I’ve periodically had fantasies like that. I usually think of them as positive things, no doubt because I had a mostly miserable childhood and felt largely like an outsider in my family. So, I always thought it would be great to find out I was adopted, say, and I had other parents, other siblings, whatever, out in the world that I could discover. Perhaps it could be a way of starting over with this family thing and getting it right this time. (Alas, there was never any realistic chance that I was adopted or any of that. We’re talking solely about fantasy.)
Or certainly I’ve thought about what if there was another me out there, a twin or a clone of some kind. Wouldn’t it be utterly fascinating to meet such a person, to find out how their life had played out differently from my own, what different choices they had made and what the consequences had been?
Or even more fancifully, I’ve thought about meeting an older or a younger version of me. Leaving aside the paradoxes of time travel and all that, I’d love to be able to go back and observe the 15 year old, 20 year old, whatever, version of me, and tell him whatever I think would be of most value (which would basically be, “Hey, don’t fuck up by doing x, y, and z like I did”).

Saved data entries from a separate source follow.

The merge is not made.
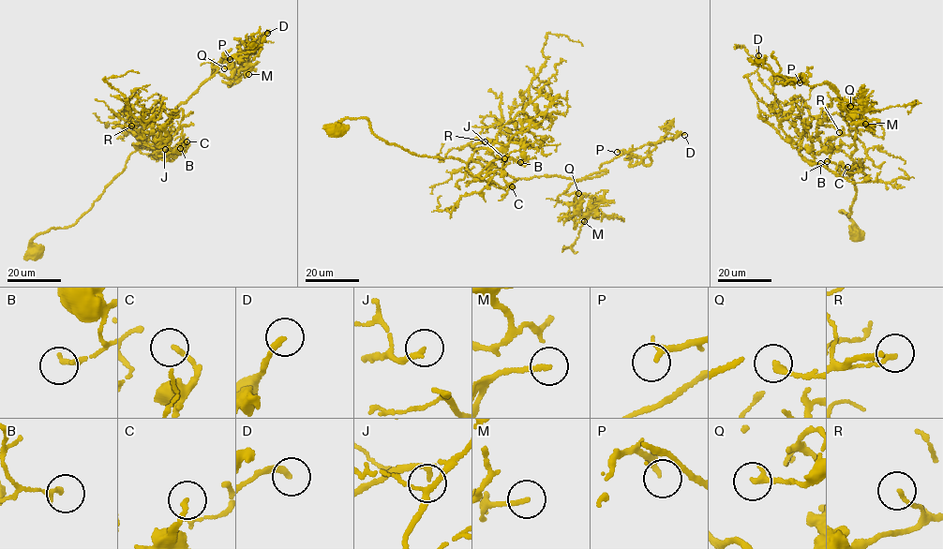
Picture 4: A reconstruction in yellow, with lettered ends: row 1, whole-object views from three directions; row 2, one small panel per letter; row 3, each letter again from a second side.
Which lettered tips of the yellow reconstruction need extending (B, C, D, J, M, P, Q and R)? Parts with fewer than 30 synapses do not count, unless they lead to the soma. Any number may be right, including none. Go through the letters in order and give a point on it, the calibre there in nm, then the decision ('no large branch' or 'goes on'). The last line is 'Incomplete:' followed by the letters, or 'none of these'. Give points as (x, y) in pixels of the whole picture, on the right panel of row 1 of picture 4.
B: place (820, 163); calibre 180 nm; no large branch
C: place (847, 167); calibre 160 nm; no large branch
D: place (758, 55); calibre 240 nm; goes on
J: place (827, 161); calibre 200 nm; goes on
M: place (865, 124); calibre 170 nm; goes on
P: place (800, 82); calibre 260 nm; no large branch
Q: place (850, 106); calibre 260 nm; no large branch
R: place (839, 132); calibre 140 nm; no large branch
Incomplete: D, J, M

We kind of do that with child raising and teaching and such already. That’s one of the reasons I’m drawn to kids and young people in general I think. It’s like I want whatever I’ve learned through life experience and such to have some value for someone other than just me, to survive in some form by being passed on to people who can most benefit from it.
Three Identical Strangers shows that there can be an important dark side to something as bizarre and unexpected as discovering as an adult that you’ve always had a twin sibling (or triplet siblings). But there’s also a reason that such a case is fodder for talk shows and such as a feel-good story sure to draw in audiences. In spite of all that follows, for me the feel-good aspects of Bobby initially telling that story about his discovery of his triplet David never fully left me. There really is something magical about it, and I’m still not fully convinced that all things considered the triplets would have been better off had they never known of each other’s existence, or even had they all been raised in the same household.